Today, as the Covid-19 pandemic begins to lift, many schools across the United States have begun considering additional protective measures for students from exposure while returning back home that could have been present on school grounds during this time period. A common suggestion is requiring children to wear masks upon return; the topic has sparked much debate amongst families and institutions, alike.

Should children be required to wear masks upon returning to school? Masks offer safety for children and protect parents at home, but evidence suggests it weakens natural immunity and can inhibit learning. The benefits are clear; less likelihood of viral or bacterial infection in areas where there may be high numbers of students who have recently been exposed to severe pathogens; but are masks more of a hindrance than help? 

First, let’s consider the benefits. Foremost, protection from infection and limitation of the spread of illness. Viral and bacterial pathogens, which are typically airborne and transmitted through direct contact or entry through the nose, mouth or eyes are the most common cause of infectious diseases. Masks function by preventing the inhalation of bacteria and viruses, as well as decreasing direct contact with respiratory fluids. This is accomplished by preventing droplets from landing on the nose or mouth (or other body parts) that may lead to infection via indirect routes such as touching one’s eyes afterward. 

Even predating the outbreak of Covid-19, there have been hundreds of published studies which have verified the functionality of masks. For instance, results from an observational study of people wearing masks in public found that respiratory viruses were about one-fourth as likely to be present on the exterior surfaces of nylon surgical masks worn by those who had a cold or influenza, compared with this who did not sport a mask. While most young children are at relatively low risk for developing complications, the greater concern is that young, healthy, low-risk youth could become a vector to carry the virus home to older parents, or high-risk family members. For these reasons, requiring children to wear masks for their own personal safety, and the safety of their families at home, seems logical. 
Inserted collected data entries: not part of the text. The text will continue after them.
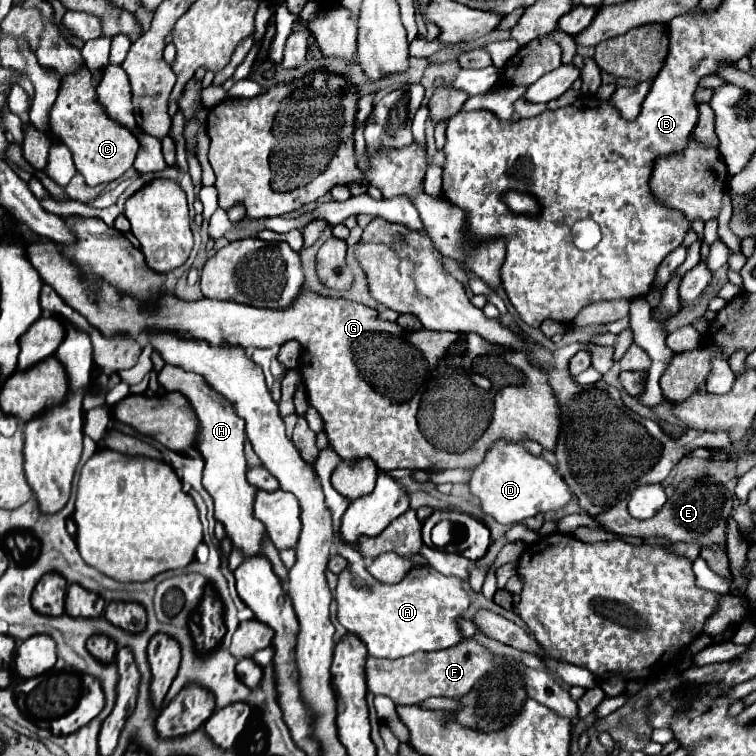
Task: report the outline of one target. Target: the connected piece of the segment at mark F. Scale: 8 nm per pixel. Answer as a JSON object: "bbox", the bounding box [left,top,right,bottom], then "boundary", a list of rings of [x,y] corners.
{"bbox":[366,638,494,704],"boundary":[[[464,638],[460,644],[422,654],[414,652],[404,658],[384,660],[384,658],[366,658],[366,688],[372,694],[384,694],[394,702],[402,704],[420,704],[430,696],[446,696],[446,698],[462,698],[468,694],[474,684],[490,674],[494,668],[494,654],[484,648],[480,642]]]}

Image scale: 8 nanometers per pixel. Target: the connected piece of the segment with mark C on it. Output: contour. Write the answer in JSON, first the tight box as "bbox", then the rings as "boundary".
{"bbox":[50,68,138,186],"boundary":[[[88,68],[70,78],[64,78],[54,108],[50,110],[50,136],[70,148],[76,170],[84,176],[88,186],[118,180],[126,170],[132,168],[138,152],[136,136],[130,130],[116,126],[116,122],[110,122],[110,118],[106,118],[106,112],[98,108],[96,86],[100,78],[102,74],[92,78]]]}

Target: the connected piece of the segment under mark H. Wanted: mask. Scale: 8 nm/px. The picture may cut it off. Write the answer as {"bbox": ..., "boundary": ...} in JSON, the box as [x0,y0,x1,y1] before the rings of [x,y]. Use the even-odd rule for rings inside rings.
{"bbox":[158,364,266,558],"boundary":[[[166,364],[158,372],[158,384],[166,392],[180,392],[188,398],[190,406],[194,408],[200,428],[198,428],[198,452],[204,458],[204,476],[202,484],[206,492],[214,500],[214,518],[222,522],[226,536],[232,542],[234,550],[240,550],[244,558],[260,556],[262,554],[262,542],[266,538],[266,528],[260,520],[254,518],[254,494],[256,488],[248,484],[246,480],[246,460],[244,460],[244,422],[214,394],[214,388],[206,386],[206,380],[200,374],[186,372],[180,366]]]}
There is no doubt that sporting masks in the classroom prevent children’s from spreading illness to elderly, or high-risk family members, but exactly how beneficial is it for the child’s personal health? At first thought, it would seem favorable to protect children from personal exposure to pathogens, however, evidence suggests that it can inhibit learning. The body’s natural immunity is strengthened if the child suffers a small illness, and this would be thwarted by wearing masks all day. The immune system functions by using exposure to harmful pathogens, such as a bacteria, virus or fungus, to create antibodies, which are proteins specifically designed to recognize and destroy pathogens. Throughout early childhood years, this process is extremely important to establish strong immunity against a variety of pathogens, which will function into adult life. The process works much quicker and more efficiently at younger ages, when cells have greater plasticity and ability to replicate. Preventing or reducing exposure to pathogens during childhood years puts children at risk of developing a weakened immune system or compromised immune response into adulthood. 
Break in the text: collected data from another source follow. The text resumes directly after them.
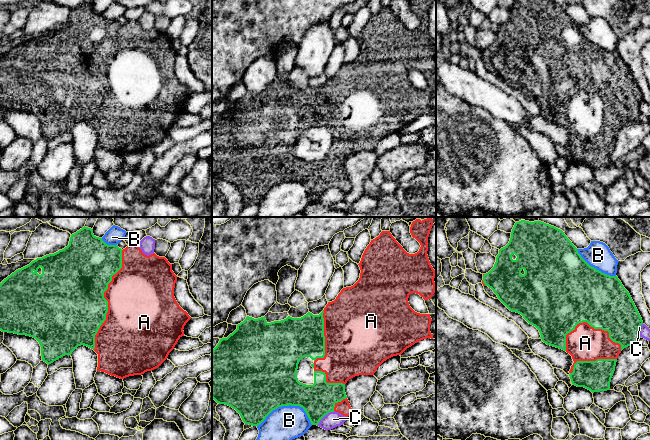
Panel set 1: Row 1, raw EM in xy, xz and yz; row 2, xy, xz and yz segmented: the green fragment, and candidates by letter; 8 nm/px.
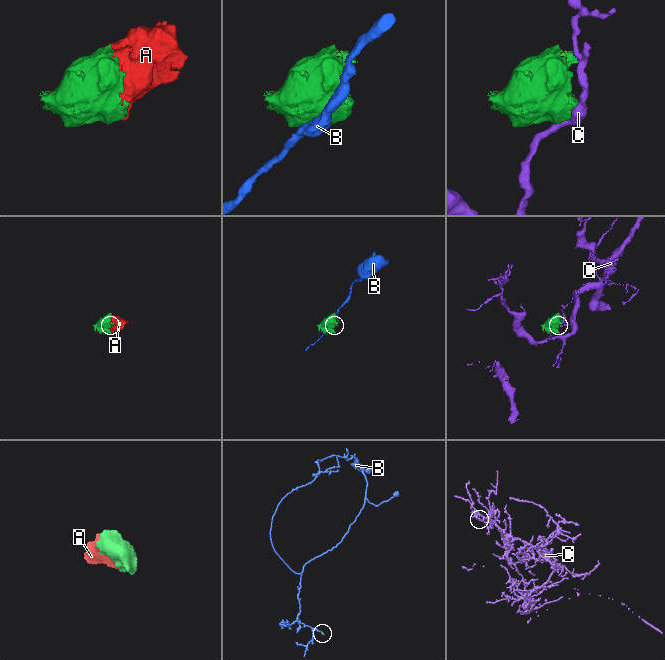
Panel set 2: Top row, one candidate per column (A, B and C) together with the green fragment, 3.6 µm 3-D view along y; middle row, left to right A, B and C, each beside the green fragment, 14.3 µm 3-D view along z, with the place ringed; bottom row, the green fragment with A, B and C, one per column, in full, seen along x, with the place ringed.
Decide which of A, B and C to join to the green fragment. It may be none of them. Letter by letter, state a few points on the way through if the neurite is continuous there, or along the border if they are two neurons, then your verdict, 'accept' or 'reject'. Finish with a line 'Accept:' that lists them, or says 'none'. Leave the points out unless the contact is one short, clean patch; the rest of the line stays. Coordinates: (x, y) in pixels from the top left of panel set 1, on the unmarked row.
A: accept
B: reject
C: reject
Accept: A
On a more superficial note, prolonged wearing of masks can cause discomfort and unsettlement for both adults and children, alike. Young children in school already struggle with shorter attention spans and a narrower range of focus, which is only worsened by sporting a mask. Wearing a mask can inhibit respiration and breathing, which limits the intake of oxygen to a child’s brain. Adequate oxygen levels are necessary for basic cognitive function, especially in a learning environment which requires extensive mental attention. 

Many children report feeling claustrophobic wearing a mask, and from research performed with students who wear masks at school, it has been concluded that long-term use of face coverings can actually weaken natural immunity. Prolonged wearing of face coverings, throughout the entire duration of a 5-6 hour school day, interferes with proper respiration and induces discomfort and stress for children. High levels of stress affect the release of cortisol, which is known to be associated with higher blood pressure, impaired cognitive processing, and lowered immunity. Thus, masks worn by children in schools could both directly and indirectly harm physical health and impair learning.
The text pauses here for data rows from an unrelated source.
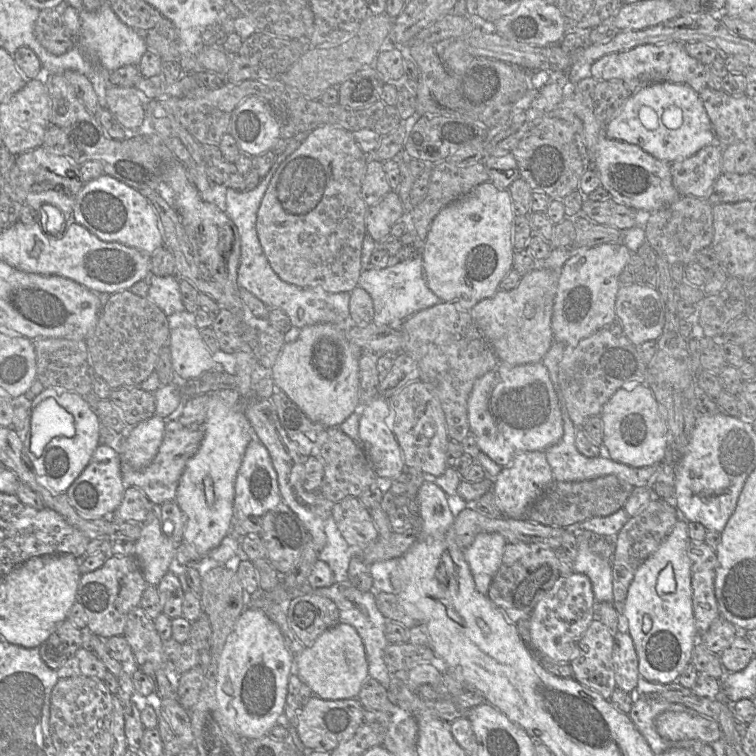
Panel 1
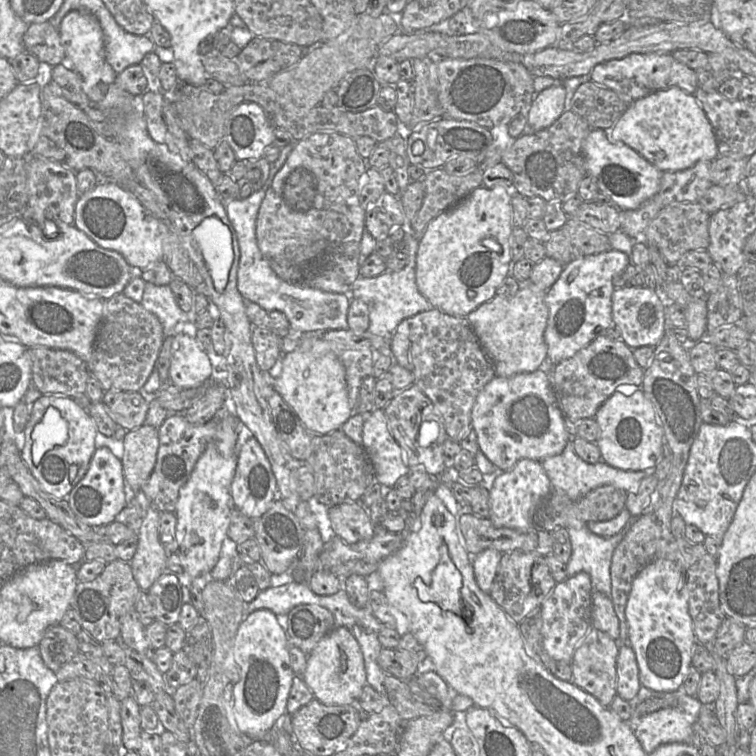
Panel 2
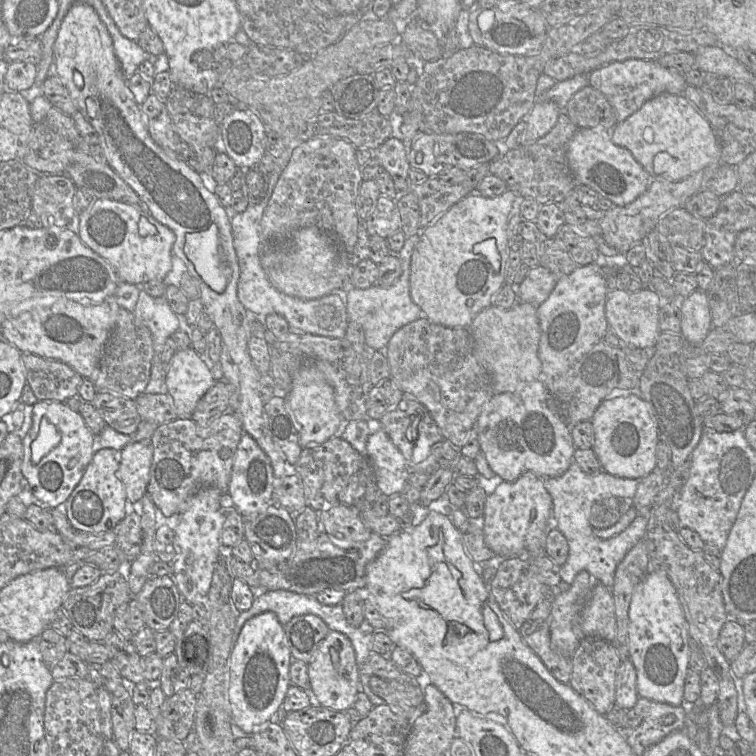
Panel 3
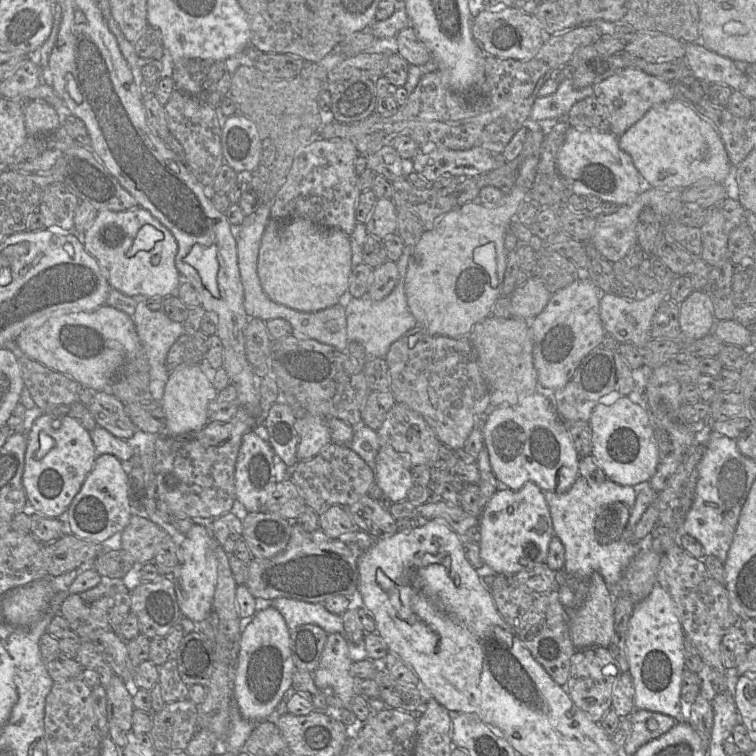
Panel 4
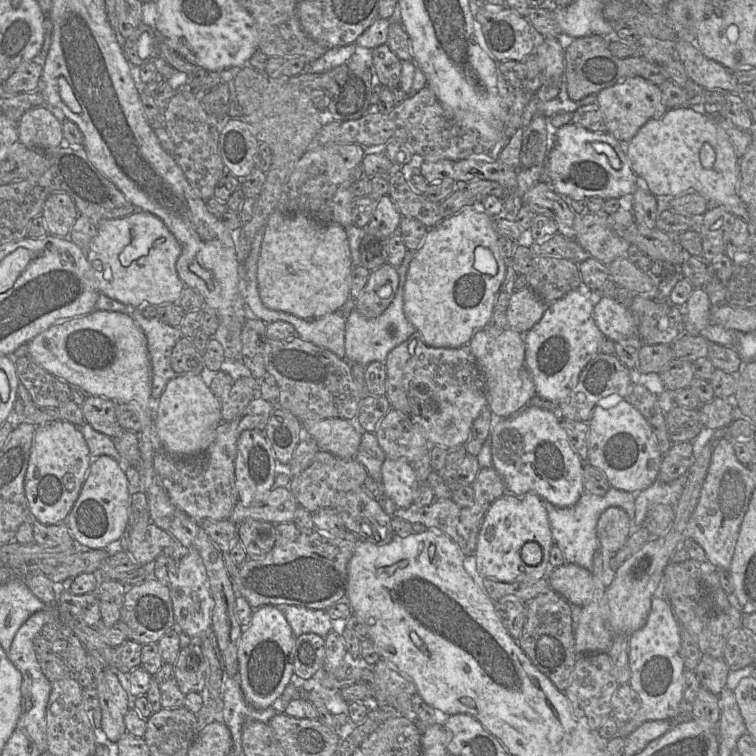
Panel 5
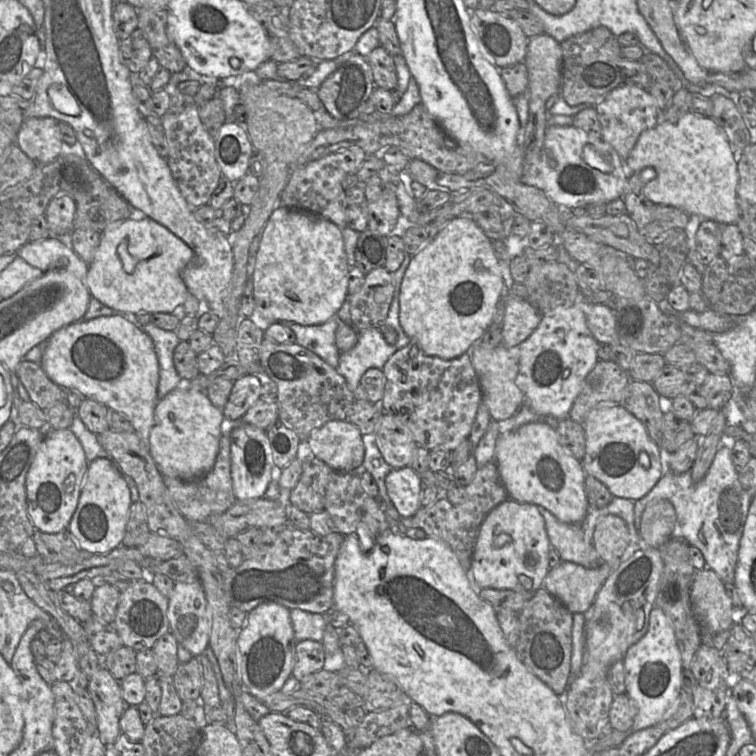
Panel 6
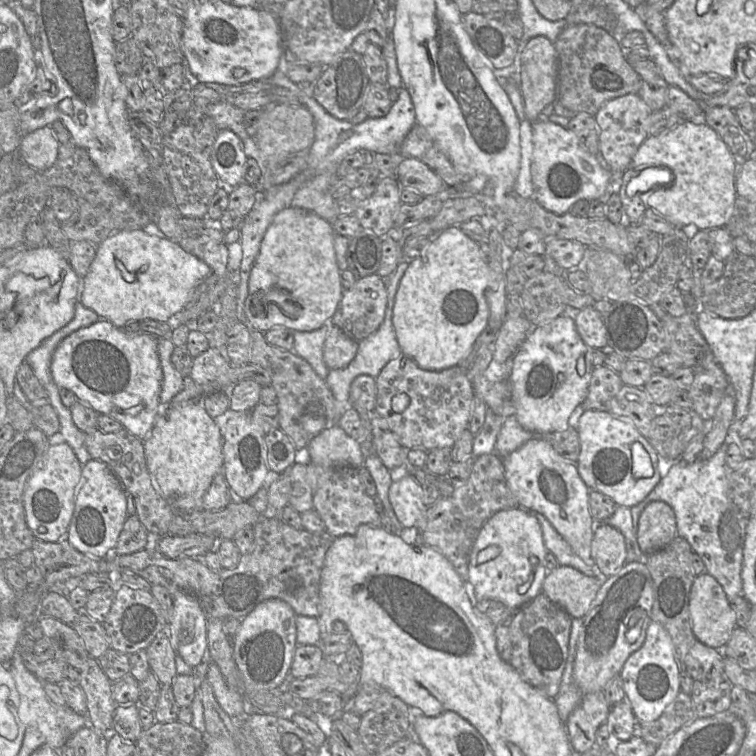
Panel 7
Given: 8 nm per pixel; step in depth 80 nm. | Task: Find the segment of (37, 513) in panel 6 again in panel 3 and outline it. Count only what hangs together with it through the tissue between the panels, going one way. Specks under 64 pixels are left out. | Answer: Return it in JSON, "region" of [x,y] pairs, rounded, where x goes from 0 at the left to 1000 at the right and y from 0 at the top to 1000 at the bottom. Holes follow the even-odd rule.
{"region":[[[50,530],[44,540],[42,562],[30,583],[28,623],[37,638],[40,652],[53,664],[53,671],[70,673],[86,667],[99,644],[107,636],[123,604],[124,574],[112,561],[108,550],[81,530]]]}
So what can be concluded? While it is clear that wearing masks in schools hinders learning and has the potential to be a significant health risk for children, the advantages are clear: masks prevent the spread of infection and can help protect children, and more importantly children’s families, from getting sick. With such compelling pros and cons to both perspectives, perhaps the ideal solution would be to allow parents to make the decision with best interests in mind for their children and their households.